Dem gegenüber stehen die bei mir leicht enttäuschten Erwartungen an diesen Roman von Benedict Wells, der viele begeistern konnte, was ich nur schwerlich nachvollziehen kann. Die Hauptfigur des Robert Beck ist sicherlich absichtlich unsympathisch angelegt, aber für mich war er in einem Maße unattraktiv, dass mich im Grunde fast nicht mehr interessierte, was mit ihm weiter passierte. Schlechte Voraussetzungen. Rauli und Charlie, die im Wesentlichen durch ihr Vorhandensein die Handlung vorantreiben, waren deutlich interessanter gezeichnet, wenngleich der Autor uns keine Innensichten ermöglicht, da Beck sich offensichtlich kaum für die Gefühle seiner Mitmenschen interessiert. Die weiblichen Charaktere sind ein Totalausfall, nur Mittel zum Zweck und wir erfahren so gut wie nichts über ihr Denken und Fühlen. Besonders gruselig ist die Darstellung der Schülerin, mit der Beck ein unfassbar ungesundes Verhältnis hat, welches nur beweist, wie schlecht er als Lehrer geeignet ist. Als Musiker ist er aber scheinbar auch keine Leuchte, denn ohne Rauli ist er fast ein Nichts. Der Roadmovie-Teil des Romans hatte das Potenzial, milde unterhaltsam zu sein, gerät aber schon bald in Schieflage, denn nach den vorhergegangenen eher sehr gewöhnlichen Erlebnissen in Becks langweiligem Leben, wirken die Gewalttaten, Drogenexzesse und skurrilen Begegnungen aufgesetzt. Erzählerisch greift dann zwischendurch noch der "Autor" in die Geschichte ein und berichtet davon, dass er die Geschichte von Beck erzählt bekommen hat, lässt aber Teile weg, weil Beck ihn darum bittet. Dieser "Kniff" in der Geschichte wirkte für mich eher aufgesetzt, aber vielleicht habe ich es auch nicht vollends verstanden?
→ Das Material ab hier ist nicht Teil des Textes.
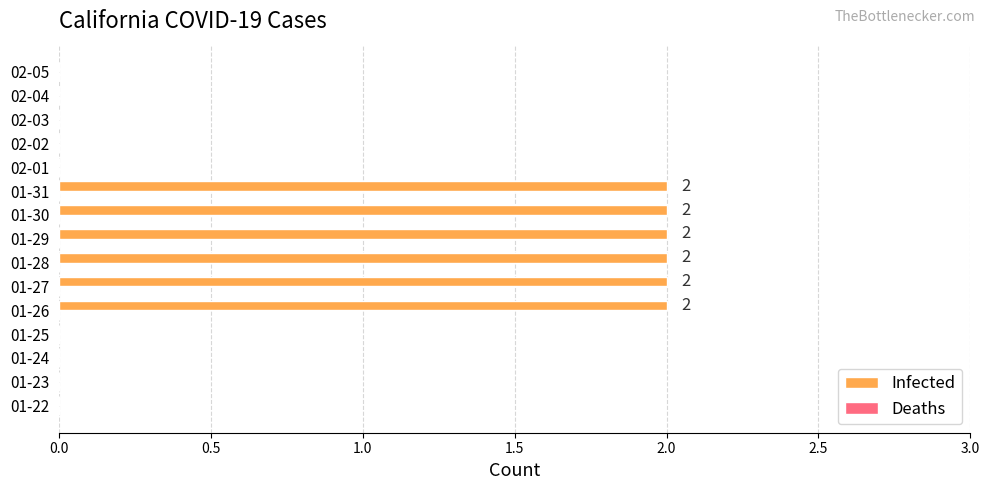

What is the ratio of the value at 01-30 to the value at 01-26?

1.0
Betrachtet man Becks letzter Sommer als Coming-of-Age-Story, so denkt man erst, dass Beck zumindest verstanden hat, das sein Leben vorher langweilig, leer und unerfüllt war. Aber was hat er erreicht? Er endet einsamer als vorher und ist auf - wenn man so will - Almosen angewiesen, um vielleicht doch noch Erfolg zu haben. Was hat Beck also gewonnen?
Ich jedenfalls habe durch die Lektüre des Romans nicht allzu viel gewonnen, so mein Fazit.
Benedict Wells, Becks letzter Sommer. Diogenes 2015.